▸ **Task prompt**:
Copy out all the text in the material below, swapping "Futbol" for "Deportes" everywhere it appears and keeping everything else the same. Don't include the pictures.

▸ **Data provided**:
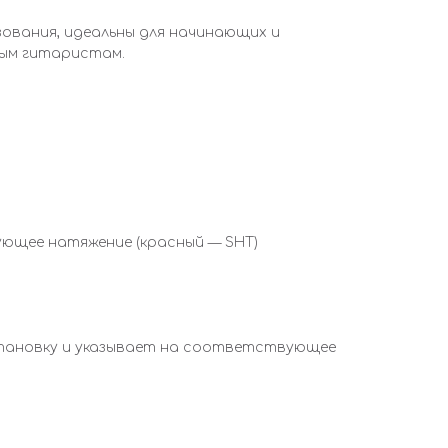
зования, идеальны для начинающих и
тым гитаристам.
ующее натяжение (красный — SHT)
становку и указывает на соответствующее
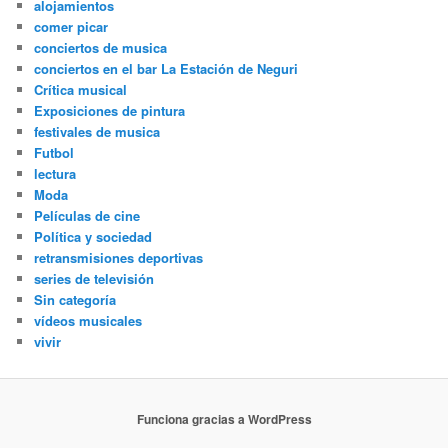
alojamientos
comer picar
conciertos de musica
conciertos en el bar La Estación de Neguri
Crítica musical
Exposiciones de pintura
festivales de musica
Futbol
lectura
Moda
Películas de cine
Política y sociedad
retransmisiones deportivas
series de televisión
Sin categoría
vídeos musicales
vivir
Funciona gracias a WordPress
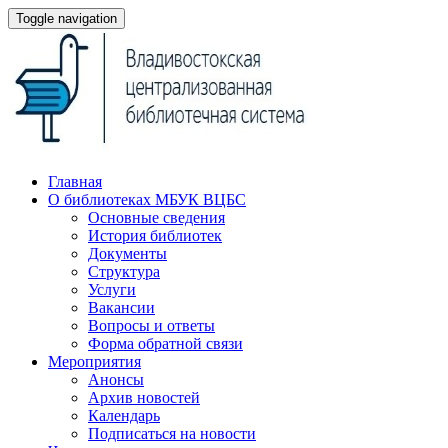
Toggle navigation
Главная
О библиотеках МБУК ВЦБС
Основные сведения
История библиотек
Документы
Структура
Услуги
Вакансии
Вопросы и ответы
Форма обратной связи
Мероприятия
Анонсы
Архив новостей
Календарь
Подписаться на новости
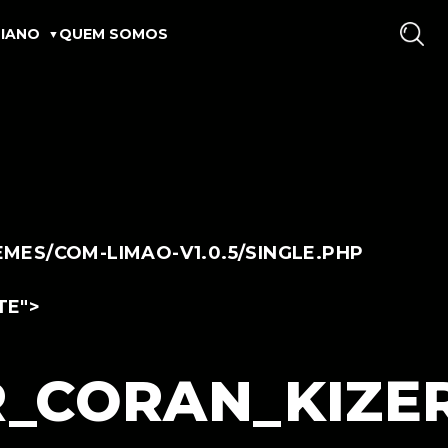
IANO
QUEM SOMOS
ES/COM-LIMAO-V1.0.5/SINGLE.PHP
TE">
_CORAN_KIZE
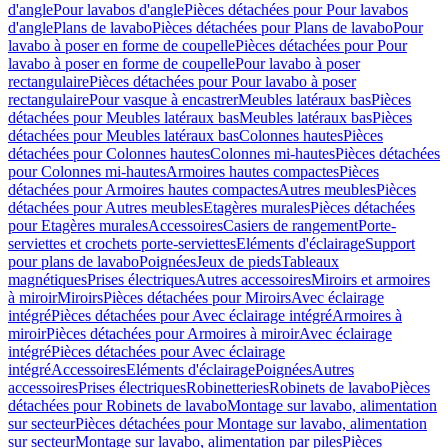
d'angle
Pour lavabos d'angle
Pièces détachées pour Pour lavabos
d'angle
Plans de lavabo
Pièces détachées pour Plans de lavabo
Pour
lavabo à poser en forme de coupelle
Pièces détachées pour Pour
lavabo à poser en forme de coupelle
Pour lavabo à poser
rectangulaire
Pièces détachées pour Pour lavabo à poser
rectangulaire
Pour vasque à encastrer
Meubles latéraux bas
Pièces
détachées pour Meubles latéraux bas
Meubles latéraux bas
Pièces
détachées pour Meubles latéraux bas
Colonnes hautes
Pièces
détachées pour Colonnes hautes
Colonnes mi-hautes
Pièces détachées
pour Colonnes mi-hautes
Armoires hautes compactes
Pièces
détachées pour Armoires hautes compactes
Autres meubles
Pièces
détachées pour Autres meubles
Etagères murales
Pièces détachées
pour Etagères murales
Accessoires
Casiers de rangement
Porte-
serviettes et crochets porte-serviettes
Eléments d'éclairage
Support
pour plans de lavabo
Poignées
Jeux de pieds
Tableaux
magnétiques
Prises électriques
Autres accessoires
Miroirs et armoires
à miroir
Miroirs
Pièces détachées pour Miroirs
Avec éclairage
intégré
Pièces détachées pour Avec éclairage intégré
Armoires à
miroir
Pièces détachées pour Armoires à miroir
Avec éclairage
intégré
Pièces détachées pour Avec éclairage
intégré
Accessoires
Eléments d'éclairage
Poignées
Autres
accessoires
Prises électriques
Robinetteries
Robinets de lavabo
Pièces
détachées pour Robinets de lavabo
Montage sur lavabo, alimentation
sur secteur
Pièces détachées pour Montage sur lavabo, alimentation
sur secteur
Montage sur lavabo, alimentation par piles
Pièces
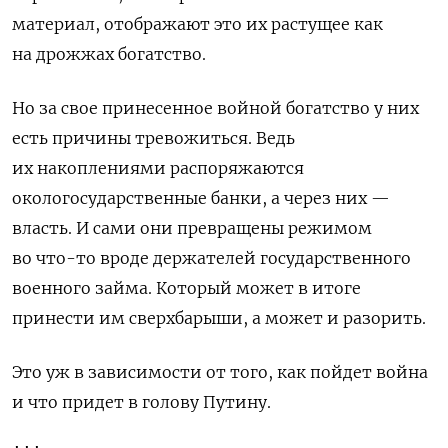
материал, отображают это их растущее как
на дрожжах богатство.
Но за свое принесенное войной богатство у них
есть причины тревожиться. Ведь
их накоплениями распоряжаются
окологосударственные банки, а через них —
власть. И сами они превращены режимом
во что-то вроде держателей государственного
военного займа. Который может в итоге
принести им сверхбарыши, а может и разорить.
Это уж в зависимости от того, как пойдет война
и что придет в голову Путину.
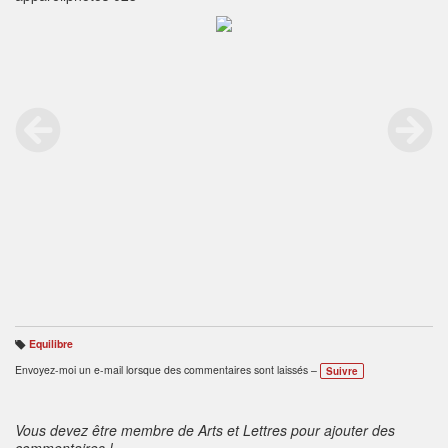
Equilibre
B
ali
Envoyez-moi un e-mail lorsque des commentaires sont laissés –
Suivre
s
e
s
:
Vous devez être membre de Arts et Lettres pour ajouter des
commentaires !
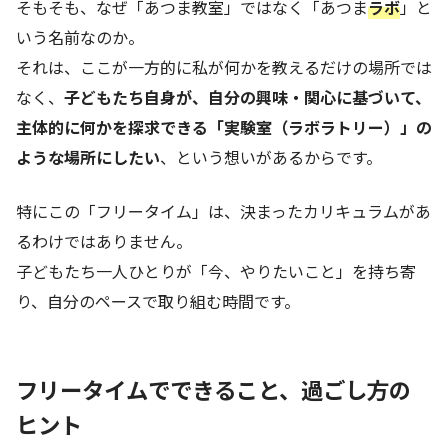
そもそも、なぜ「あつま教室」ではなく「あつま
ラボ
」と
いう名前なのか。
それは、ここが一方的に私が何かを教えるだけの場所では
なく、
子どもたち自身が、自分の興味・関心に基づいて、
主体的に何かを探求できる「実験室（ラボラトリー）」の
ような場所にしたい
、という想いがあるからです。
特にこの「フリータイム」は、決まったカリキュラムがあ
るわけではありません。
子どもたち一人ひとりが「今、やりたいこと」を持ち寄
り、自分のペースで取り組む時間です。
フリータイムでできること、過ごし方の
ヒント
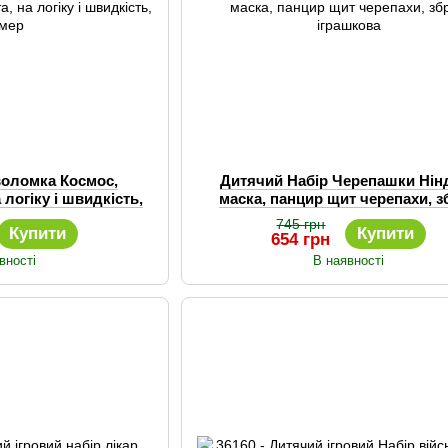
оволомка Космос,
Дитячий Набір Черепашки Нінд
 логіку і швидкість,
маска, панцир щит черепахи, з
ймер
іграшкова
745 грн
Купити
Купити
654 грн
вності
В наявності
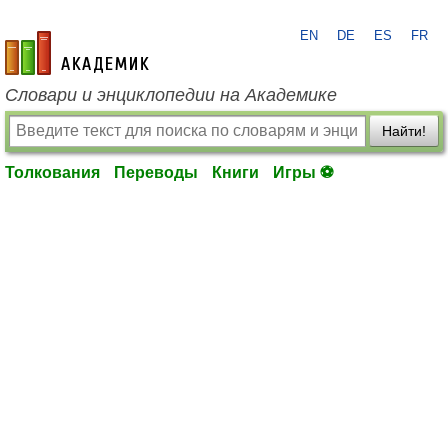
EN
DE
ES
FR
academic.ru
Словари и энциклопедии на Академике
Найти!
Толкования
Переводы
Книги
Игры ⚽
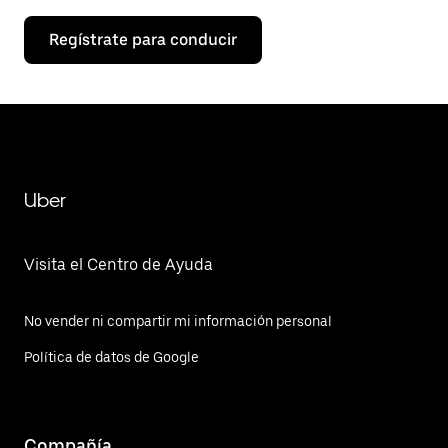
Regístrate para conducir
Uber
Visita el Centro de Ayuda
No vender ni compartir mi información personal
Política de datos de Google
Compañía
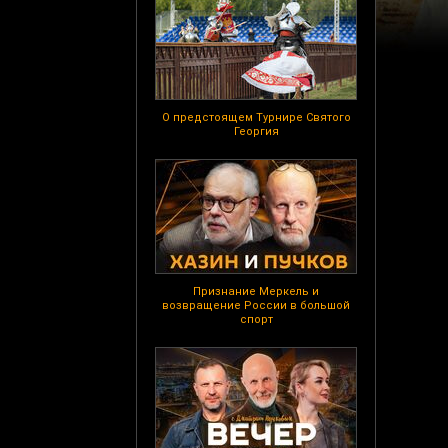
О предстоящем Турнире Святого
Георгия
Признание Меркель и
возвращение России в большой
спорт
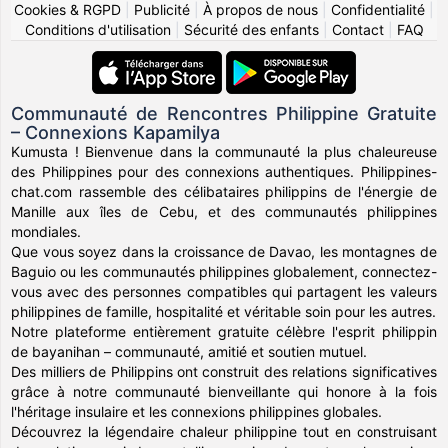
Cookies & RGPD
|
Publicité
|
À propos de nous
|
Confidentialité
|
Conditions d'utilisation
|
Sécurité des enfants
|
Contact
|
FAQ
Communauté de Rencontres Philippine Gratuite
– Connexions Kapamilya
Kumusta ! Bienvenue dans la communauté la plus chaleureuse
des Philippines pour des connexions authentiques. Philippines-
chat.com rassemble des célibataires philippins de l'énergie de
Manille aux îles de Cebu, et des communautés philippines
mondiales.
Que vous soyez dans la croissance de Davao, les montagnes de
Baguio ou les communautés philippines globalement, connectez-
vous avec des personnes compatibles qui partagent les valeurs
philippines de famille, hospitalité et véritable soin pour les autres.
Notre plateforme entièrement gratuite célèbre l'esprit philippin
de bayanihan – communauté, amitié et soutien mutuel.
Des milliers de Philippins ont construit des relations significatives
grâce à notre communauté bienveillante qui honore à la fois
l'héritage insulaire et les connexions philippines globales.
Découvrez la légendaire chaleur philippine tout en construisant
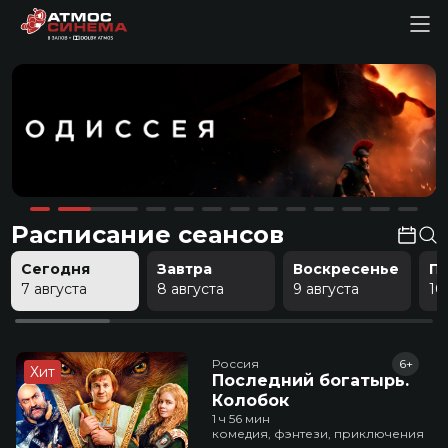
Расписание сеансов
Сегодня
Завтра
Воскресенье
П
7 августа
8 августа
9 августа
10
Россия
6+
Хит
Последний богатырь.
Колобок
1 ч 56 мин
комедия, фэнтези, приключения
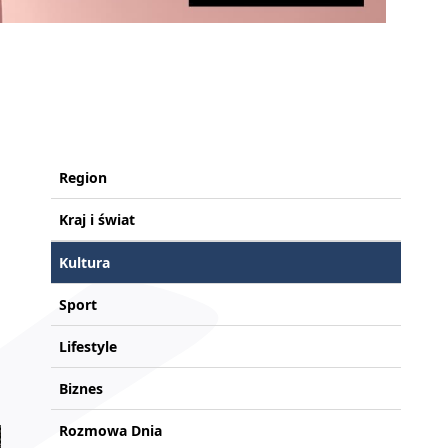
Region
Kraj i świat
Kultura
Sport
Lifestyle
Biznes
Rozmowa Dnia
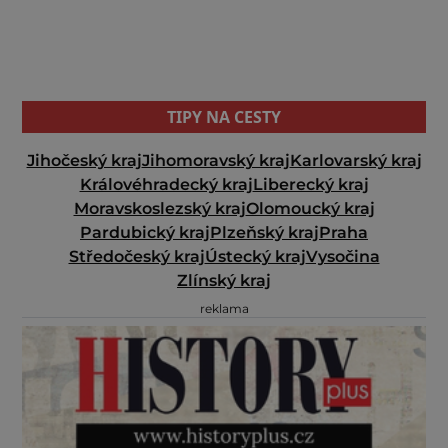
TIPY NA CESTY
Jihočeský kraj
Jihomoravský kraj
Karlovarský kraj
Královéhradecký kraj
Liberecký kraj
Moravskoslezský kraj
Olomoucký kraj
Pardubický kraj
Plzeňský kraj
Praha
Středočeský kraj
Ústecký kraj
Vysočina
Zlínský kraj
reklama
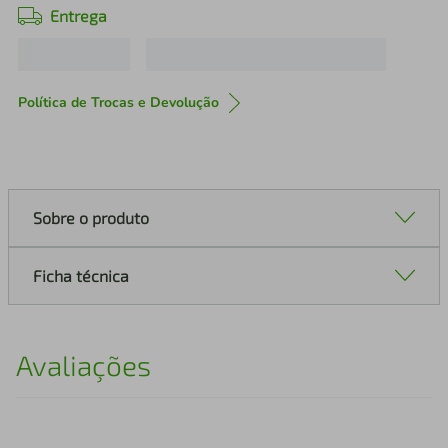
Entrega
Política de Trocas e Devolução
Sobre o produto
Ficha técnica
Avaliações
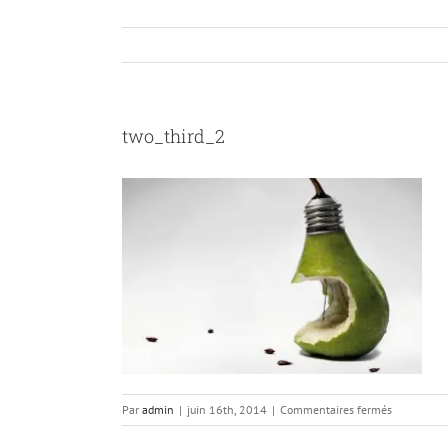
two_third_2
sur
Par
admin
|
juin 16th, 2014
|
Commentaires fermés
two_third_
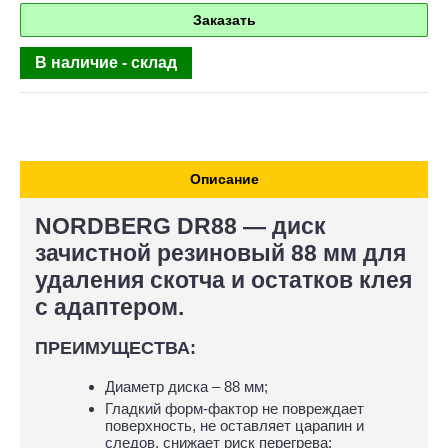
Заказать
В наличие - склад
Описание
NORDBERG DR88 — диск
зачистной резиновый 88 мм для
удаления скотча и остатков клея
с адаптером.
ПРЕИМУЩЕСТВА:
Диаметр диска – 88 мм;
Гладкий форм-фактор не повреждает
поверхность, не оставляет царапин и
следов, снижает риск перегрева;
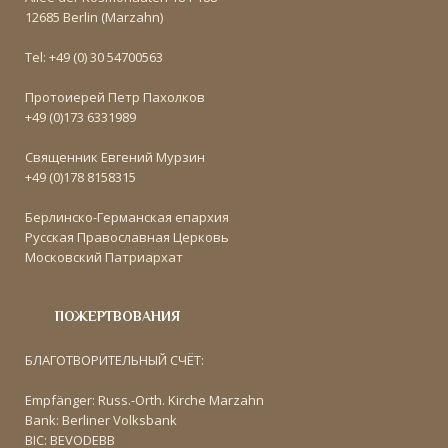
12685 Berlin (Marzahn)
Tel: +49 (0) 30 54700563
Протоиерей Петр Пахолков
+49 (0)173 6331989
Священник Евгений Мурзин
+49 (0)178 8158315
Берлинско-Германская епархия
Русская Православная Церковь
Московский Патриархат
ПОЖЕРТВОВАНИЯ
БЛАГОТВОРИТЕЛЬНЫЙ СЧЁТ:
Empfänger: Russ.-Orth. Kirche Marzahn
Bank: Berliner Volksbank
BIC: BEVODEBB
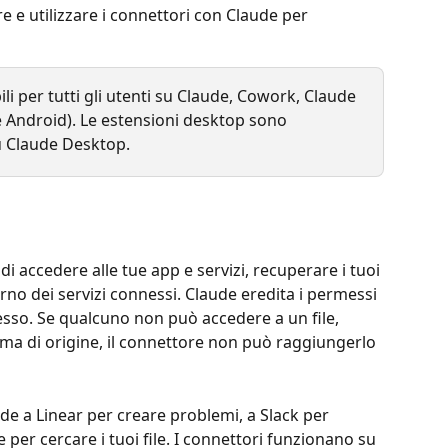
 e utilizzare i connettori con Claude per 
li per tutti gli utenti su Claude, Cowork, Claude 
 Android). Le estensioni desktop sono 
 su Claude Desktop.
i accedere alle tue app e servizi, recuperare i tuoi 
erno dei servizi connessi. Claude eredita i permessi 
esso. Se qualcuno non può accedere a un file, 
ema di origine, il connettore non può raggiungerlo 
e a Linear per creare problemi, a Slack per 
per cercare i tuoi file. I connettori funzionano su 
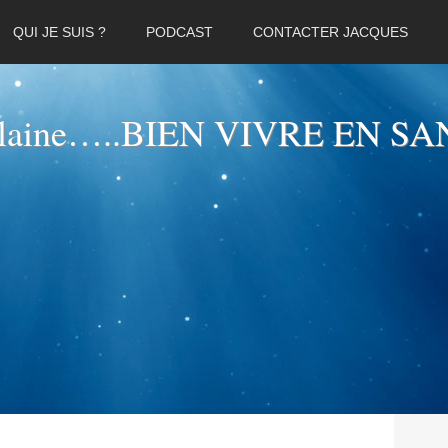
QUI JE SUIS ?
PODCAST
CONTACTER JACQUES
elaine…..BIEN VIVRE EN SA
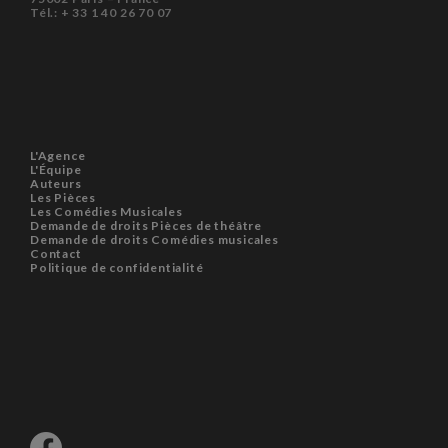
Tél.: + 33 1 40 26 70 07
L'Agence
L'Équipe
Auteurs
Les Pièces
Les Comédies Musicales
Demande de droits Pièces de théâtre
Demande de droits Comédies musicales
Contact
Politique de confidentialité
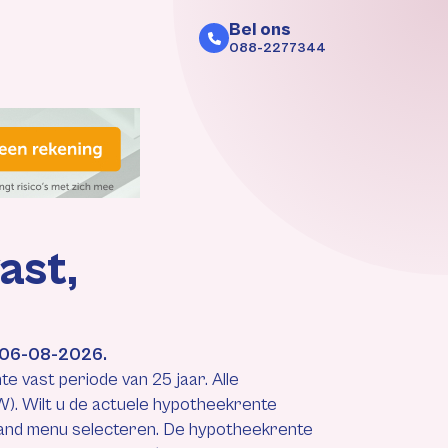
Bel ons
088-2277344
ast,
p 06-08-2026.
 vast periode van 25 jaar. Alle
). Wilt u de actuele hypotheekrente
aand menu selecteren. De hypotheekrente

▸ **Exercise solution**:
зования, идеальны для начинающих и
тым гитаристам.
ующее натяжение (красный — SHT)
становку и указывает на соответствующее
alojamientos
comer picar
conciertos de musica
conciertos en el bar La Estación de Neguri
Crítica musical
Exposiciones de pintura
festivales de musica
Deportes
lectura
Moda
Películas de cine
Política y sociedad
retransmisiones deportivas
series de televisión
Sin categoría
vídeos musicales
vivir
Funciona gracias a WordPress
Toggle navigation
Главная
О библиотеках МБУК ВЦБС
Основные сведения
История библиотек
Документы
Структура
Услуги
Вакансии
Вопросы и ответы
Форма обратной связи
Мероприятия
Анонсы
Архив новостей
Календарь
Подписаться на новости
IANO
QUEM SOMOS
ES/COM-LIMAO-V1.0.5/SINGLE.PHP
TE">
_CORAN_KIZE
d'angle
Pour lavabos d'angle
Pièces détachées pour Pour lavabos
d'angle
Plans de lavabo
Pièces détachées pour Plans de lavabo
Pour
lavabo à poser en forme de coupelle
Pièces détachées pour Pour
lavabo à poser en forme de coupelle
Pour lavabo à poser
rectangulaire
Pièces détachées pour Pour lavabo à poser
rectangulaire
Pour vasque à encastrer
Meubles latéraux bas
Pièces
détachées pour Meubles latéraux bas
Meubles latéraux bas
Pièces
détachées pour Meubles latéraux bas
Colonnes hautes
Pièces
détachées pour Colonnes hautes
Colonnes mi-hautes
Pièces détachées
pour Colonnes mi-hautes
Armoires hautes compactes
Pièces
détachées pour Armoires hautes compactes
Autres meubles
Pièces
détachées pour Autres meubles
Etagères murales
Pièces détachées
pour Etagères murales
Accessoires
Casiers de rangement
Porte-
serviettes et crochets porte-serviettes
Eléments d'éclairage
Support
pour plans de lavabo
Poignées
Jeux de pieds
Tableaux
magnétiques
Prises électriques
Autres accessoires
Miroirs et armoires
à miroir
Miroirs
Pièces détachées pour Miroirs
Avec éclairage
intégré
Pièces détachées pour Avec éclairage intégré
Armoires à
miroir
Pièces détachées pour Armoires à miroir
Avec éclairage
intégré
Pièces détachées pour Avec éclairage
intégré
Accessoires
Eléments d'éclairage
Poignées
Autres
accessoires
Prises électriques
Robinetteries
Robinets de lavabo
Pièces
détachées pour Robinets de lavabo
Montage sur lavabo, alimentation
sur secteur
Pièces détachées pour Montage sur lavabo, alimentation
sur secteur
Montage sur lavabo, alimentation par piles
Pièces
материал, отображают это их растущее как
на дрожжах богатство.
Но за свое принесенное войной богатство у них
есть причины тревожиться. Ведь
их накоплениями распоряжаются
окологосударственные банки, а через них —
власть. И сами они превращены режимом
во что-то вроде держателей государственного
военного займа. Который может в итоге
принести им сверхбарыши, а может и разорить.
Это уж в зависимости от того, как пойдет война
и что придет в голову Путину.
Equilibre
B
ali
Envoyez-moi un e-mail lorsque des commentaires sont laissés –
Suivre
s
e
s
:
Vous devez être membre de Arts et Lettres pour ajouter des
commentaires !
そもそも、なぜ「あつま教室」ではなく「あつま
ラボ
」と
いう名前なのか。
それは、ここが一方的に私が何かを教えるだけの場所では
なく、
子どもたち自身が、自分の興味・関心に基づいて、
主体的に何かを探求できる「実験室（ラボラトリー）」の
ような場所にしたい
、という想いがあるからです。
特にこの「フリータイム」は、決まったカリキュラムがあ
るわけではありません。
子どもたち一人ひとりが「今、やりたいこと」を持ち寄
り、自分のペースで取り組む時間です。
フリータイムでできること、過ごし方の
ヒント
оволомка Космос,
Дитячий Набір Черепашки Нінд
 логіку і швидкість,
маска, панцир щит черепахи, з
ймер
іграшкова
745 грн
Купити
Купити
654 грн
вності
В наявності
EN
DE
ES
FR
academic.ru
Словари и энциклопедии на Академике
Найти!
Толкования
Переводы
Книги
Игры ⚽
Regístrate para conducir
Uber
Visita el Centro de Ayuda
No vender ni compartir mi información personal
Política de datos de Google
Compañía
О предстоящем Турнире Святого
Георгия
Признание Меркель и
возвращение России в большой
спорт
Cookies & RGPD
|
Publicité
|
À propos de nous
|
Confidentialité
|
Conditions d'utilisation
|
Sécurité des enfants
|
Contact
|
FAQ
Communauté de Rencontres Philippine Gratuite
– Connexions Kapamilya
Kumusta ! Bienvenue dans la communauté la plus chaleureuse
des Philippines pour des connexions authentiques. Philippines-
chat.com rassemble des célibataires philippins de l'énergie de
Manille aux îles de Cebu, et des communautés philippines
mondiales.
Que vous soyez dans la croissance de Davao, les montagnes de
Baguio ou les communautés philippines globalement, connectez-
vous avec des personnes compatibles qui partagent les valeurs
philippines de famille, hospitalité et véritable soin pour les autres.
Notre plateforme entièrement gratuite célèbre l'esprit philippin
de bayanihan – communauté, amitié et soutien mutuel.
Des milliers de Philippins ont construit des relations significatives
grâce à notre communauté bienveillante qui honore à la fois
l'héritage insulaire et les connexions philippines globales.
Découvrez la légendaire chaleur philippine tout en construisant
Расписание сеансов
Сегодня
Завтра
Воскресенье
П
7 августа
8 августа
9 августа
10
Россия
6+
Хит
Последний богатырь.
Колобок
1 ч 56 мин
комедия, фэнтези, приключения
Region
Kraj i świat
Kultura
Sport
Lifestyle
Biznes
Rozmowa Dnia
TIPY NA CESTY
Jihočeský kraj
Jihomoravský kraj
Karlovarský kraj
Královéhradecký kraj
Liberecký kraj
Moravskoslezský kraj
Olomoucký kraj
Pardubický kraj
Plzeňský kraj
Praha
Středočeský kraj
Ústecký kraj
Vysočina
Zlínský kraj
reklama
Entrega
Política de Trocas e Devolução
Sobre o produto
Ficha técnica
Avaliações
two_third_2
sur
Par
admin
|
juin 16th, 2014
|
Commentaires fermés
two_third_
Заказать
В наличие - склад
Описание
NORDBERG DR88 — диск
зачистной резиновый 88 мм для
удаления скотча и остатков клея
с адаптером.
ПРЕИМУЩЕСТВА:
Диаметр диска – 88 мм;
Гладкий форм-фактор не повреждает
поверхность, не оставляет царапин и
следов, снижает риск перегрева;
12685 Berlin (Marzahn)
Tel: +49 (0) 30 54700563
Протоиерей Петр Пахолков
+49 (0)173 6331989
Священник Евгений Мурзин
+49 (0)178 8158315
Берлинско-Германская епархия
Русская Православная Церковь
Московский Патриархат
ПОЖЕРТВОВАНИЯ
БЛАГОТВОРИТЕЛЬНЫЙ СЧЁТ:
Empfänger: Russ.-Orth. Kirche Marzahn
Bank: Berliner Volksbank
BIC: BEVODEBB
 e utilizzare i connettori con Claude per 
li per tutti gli utenti su Claude, Cowork, Claude 
 Android). Le estensioni desktop sono 
 su Claude Desktop.
i accedere alle tue app e servizi, recuperare i tuoi 
erno dei servizi connessi. Claude eredita i permessi 
esso. Se qualcuno non può accedere a un file, 
ema di origine, il connettore non può raggiungerlo 
e a Linear per creare problemi, a Slack per 
per cercare i tuoi file. I connettori funzionano su 
QUI JE SUIS ?
PODCAST
CONTACTER JACQUES
elaine…..BIEN VIVRE EN SA
Tél.: + 33 1 40 26 70 07
L'Agence
L'Équipe
Auteurs
Les Pièces
Les Comédies Musicales
Demande de droits Pièces de théâtre
Demande de droits Comédies musicales
Contact
Politique de confidentialité
Bel ons
088-2277344
ast,
p 06-08-2026.
 vast periode van 25 jaar. Alle
). Wilt u de actuele hypotheekrente
aand menu selecteren. De hypotheekrente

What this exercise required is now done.